_ASSIGNMENT_
Return every record exactly as written.

***

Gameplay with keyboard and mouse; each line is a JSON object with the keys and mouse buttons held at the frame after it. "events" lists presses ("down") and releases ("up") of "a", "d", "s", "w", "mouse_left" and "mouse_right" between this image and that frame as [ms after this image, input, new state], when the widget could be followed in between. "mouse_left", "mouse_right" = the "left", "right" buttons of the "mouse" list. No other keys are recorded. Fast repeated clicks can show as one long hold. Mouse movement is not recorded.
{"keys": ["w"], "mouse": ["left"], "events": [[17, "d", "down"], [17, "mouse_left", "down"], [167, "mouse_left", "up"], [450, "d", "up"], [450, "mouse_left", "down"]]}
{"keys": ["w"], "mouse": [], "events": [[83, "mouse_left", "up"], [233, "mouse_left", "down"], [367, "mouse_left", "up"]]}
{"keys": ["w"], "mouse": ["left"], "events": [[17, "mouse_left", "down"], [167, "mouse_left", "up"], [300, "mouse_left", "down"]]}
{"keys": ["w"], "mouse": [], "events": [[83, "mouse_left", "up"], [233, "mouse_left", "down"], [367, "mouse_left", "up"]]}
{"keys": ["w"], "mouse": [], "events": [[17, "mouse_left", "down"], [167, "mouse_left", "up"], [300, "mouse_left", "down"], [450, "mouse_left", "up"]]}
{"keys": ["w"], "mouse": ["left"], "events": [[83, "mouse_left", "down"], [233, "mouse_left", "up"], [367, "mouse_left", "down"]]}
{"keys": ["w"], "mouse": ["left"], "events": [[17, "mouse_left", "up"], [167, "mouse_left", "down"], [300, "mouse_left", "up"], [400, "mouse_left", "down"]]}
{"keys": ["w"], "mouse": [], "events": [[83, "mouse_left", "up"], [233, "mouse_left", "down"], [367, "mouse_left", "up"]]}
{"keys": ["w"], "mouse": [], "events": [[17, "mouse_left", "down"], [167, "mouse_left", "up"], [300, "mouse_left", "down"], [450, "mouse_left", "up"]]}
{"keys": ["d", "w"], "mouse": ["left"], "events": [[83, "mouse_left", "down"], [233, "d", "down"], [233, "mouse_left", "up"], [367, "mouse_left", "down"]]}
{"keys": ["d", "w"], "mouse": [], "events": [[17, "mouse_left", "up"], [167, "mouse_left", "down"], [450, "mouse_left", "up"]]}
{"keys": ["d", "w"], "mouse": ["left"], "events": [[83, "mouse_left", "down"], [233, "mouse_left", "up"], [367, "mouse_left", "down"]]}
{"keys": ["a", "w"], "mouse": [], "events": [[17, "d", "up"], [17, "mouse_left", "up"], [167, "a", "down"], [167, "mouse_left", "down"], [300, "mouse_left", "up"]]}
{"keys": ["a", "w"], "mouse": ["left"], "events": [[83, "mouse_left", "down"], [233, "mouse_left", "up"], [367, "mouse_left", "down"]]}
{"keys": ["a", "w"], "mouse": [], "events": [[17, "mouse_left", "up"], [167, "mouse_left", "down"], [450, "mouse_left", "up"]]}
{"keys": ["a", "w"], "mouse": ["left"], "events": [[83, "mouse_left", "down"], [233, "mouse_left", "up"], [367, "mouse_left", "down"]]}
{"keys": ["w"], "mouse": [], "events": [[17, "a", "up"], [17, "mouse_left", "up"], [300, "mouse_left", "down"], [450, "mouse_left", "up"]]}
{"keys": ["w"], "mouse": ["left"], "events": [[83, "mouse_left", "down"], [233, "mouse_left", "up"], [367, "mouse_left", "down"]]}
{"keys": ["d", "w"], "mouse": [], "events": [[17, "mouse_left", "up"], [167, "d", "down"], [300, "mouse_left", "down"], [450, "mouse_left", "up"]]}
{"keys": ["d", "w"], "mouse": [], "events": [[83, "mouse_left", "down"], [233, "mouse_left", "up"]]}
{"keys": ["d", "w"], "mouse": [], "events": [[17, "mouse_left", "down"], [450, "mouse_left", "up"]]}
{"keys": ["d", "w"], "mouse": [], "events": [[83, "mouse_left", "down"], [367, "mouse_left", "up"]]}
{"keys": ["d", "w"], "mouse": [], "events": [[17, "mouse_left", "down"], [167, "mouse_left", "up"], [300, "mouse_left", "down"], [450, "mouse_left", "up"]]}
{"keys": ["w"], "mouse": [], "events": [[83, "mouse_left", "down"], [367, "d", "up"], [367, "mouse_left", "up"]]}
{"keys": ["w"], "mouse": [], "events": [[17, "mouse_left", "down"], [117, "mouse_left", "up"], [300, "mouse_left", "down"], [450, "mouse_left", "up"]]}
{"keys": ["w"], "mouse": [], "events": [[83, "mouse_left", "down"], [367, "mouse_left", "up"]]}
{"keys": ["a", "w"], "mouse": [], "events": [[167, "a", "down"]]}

***

_TASK SOLUTION_
Gameplay with keyboard and mouse; each line is a JSON object with the keys and mouse buttons held at the frame after it. "events" lists presses ("down") and releases ("up") of "a", "d", "s", "w", "mouse_left" and "mouse_right" between this image and that frame as [ms after this image, input, new state], when the widget could be followed in between. "mouse_left", "mouse_right" = the "left", "right" buttons of the "mouse" list. No other keys are recorded. Fast repeated clicks can show as one long hold. Mouse movement is not recorded.
{"keys": ["w"], "mouse": ["left"], "events": [[17, "d", "down"], [17, "mouse_left", "down"], [167, "mouse_left", "up"], [450, "d", "up"], [450, "mouse_left", "down"]]}
{"keys": ["w"], "mouse": [], "events": [[83, "mouse_left", "up"], [233, "mouse_left", "down"], [367, "mouse_left", "up"]]}
{"keys": ["w"], "mouse": ["left"], "events": [[17, "mouse_left", "down"], [167, "mouse_left", "up"], [300, "mouse_left", "down"]]}
{"keys": ["w"], "mouse": [], "events": [[83, "mouse_left", "up"], [233, "mouse_left", "down"], [367, "mouse_left", "up"]]}
{"keys": ["w"], "mouse": [], "events": [[17, "mouse_left", "down"], [167, "mouse_left", "up"], [300, "mouse_left", "down"], [450, "mouse_left", "up"]]}
{"keys": ["w"], "mouse": ["left"], "events": [[83, "mouse_left", "down"], [233, "mouse_left", "up"], [367, "mouse_left", "down"]]}
{"keys": ["w"], "mouse": ["left"], "events": [[17, "mouse_left", "up"], [167, "mouse_left", "down"], [300, "mouse_left", "up"], [400, "mouse_left", "down"]]}
{"keys": ["w"], "mouse": [], "events": [[83, "mouse_left", "up"], [233, "mouse_left", "down"], [367, "mouse_left", "up"]]}
{"keys": ["w"], "mouse": [], "events": [[17, "mouse_left", "down"], [167, "mouse_left", "up"], [300, "mouse_left", "down"], [450, "mouse_left", "up"]]}
{"keys": ["d", "w"], "mouse": ["left"], "events": [[83, "mouse_left", "down"], [233, "d", "down"], [233, "mouse_left", "up"], [367, "mouse_left", "down"]]}
{"keys": ["d", "w"], "mouse": [], "events": [[17, "mouse_left", "up"], [167, "mouse_left", "down"], [450, "mouse_left", "up"]]}
{"keys": ["d", "w"], "mouse": ["left"], "events": [[83, "mouse_left", "down"], [233, "mouse_left", "up"], [367, "mouse_left", "down"]]}
{"keys": ["a", "w"], "mouse": [], "events": [[17, "d", "up"], [17, "mouse_left", "up"], [167, "a", "down"], [167, "mouse_left", "down"], [300, "mouse_left", "up"]]}
{"keys": ["a", "w"], "mouse": ["left"], "events": [[83, "mouse_left", "down"], [233, "mouse_left", "up"], [367, "mouse_left", "down"]]}
{"keys": ["a", "w"], "mouse": [], "events": [[17, "mouse_left", "up"], [167, "mouse_left", "down"], [450, "mouse_left", "up"]]}
{"keys": ["a", "w"], "mouse": ["left"], "events": [[83, "mouse_left", "down"], [233, "mouse_left", "up"], [367, "mouse_left", "down"]]}
{"keys": ["w"], "mouse": [], "events": [[17, "a", "up"], [17, "mouse_left", "up"], [300, "mouse_left", "down"], [450, "mouse_left", "up"]]}
{"keys": ["w"], "mouse": ["left"], "events": [[83, "mouse_left", "down"], [233, "mouse_left", "up"], [367, "mouse_left", "down"]]}
{"keys": ["d", "w"], "mouse": [], "events": [[17, "mouse_left", "up"], [167, "d", "down"], [300, "mouse_left", "down"], [450, "mouse_left", "up"]]}
{"keys": ["d", "w"], "mouse": [], "events": [[83, "mouse_left", "down"], [233, "mouse_left", "up"]]}
{"keys": ["d", "w"], "mouse": [], "events": [[17, "mouse_left", "down"], [450, "mouse_left", "up"]]}
{"keys": ["d", "w"], "mouse": [], "events": [[83, "mouse_left", "down"], [367, "mouse_left", "up"]]}
{"keys": ["d", "w"], "mouse": [], "events": [[17, "mouse_left", "down"], [167, "mouse_left", "up"], [300, "mouse_left", "down"], [450, "mouse_left", "up"]]}
{"keys": ["w"], "mouse": [], "events": [[83, "mouse_left", "down"], [367, "d", "up"], [367, "mouse_left", "up"]]}
{"keys": ["w"], "mouse": [], "events": [[17, "mouse_left", "down"], [117, "mouse_left", "up"], [300, "mouse_left", "down"], [450, "mouse_left", "up"]]}
{"keys": ["w"], "mouse": [], "events": [[83, "mouse_left", "down"], [367, "mouse_left", "up"]]}
{"keys": ["a", "w"], "mouse": [], "events": [[167, "a", "down"]]}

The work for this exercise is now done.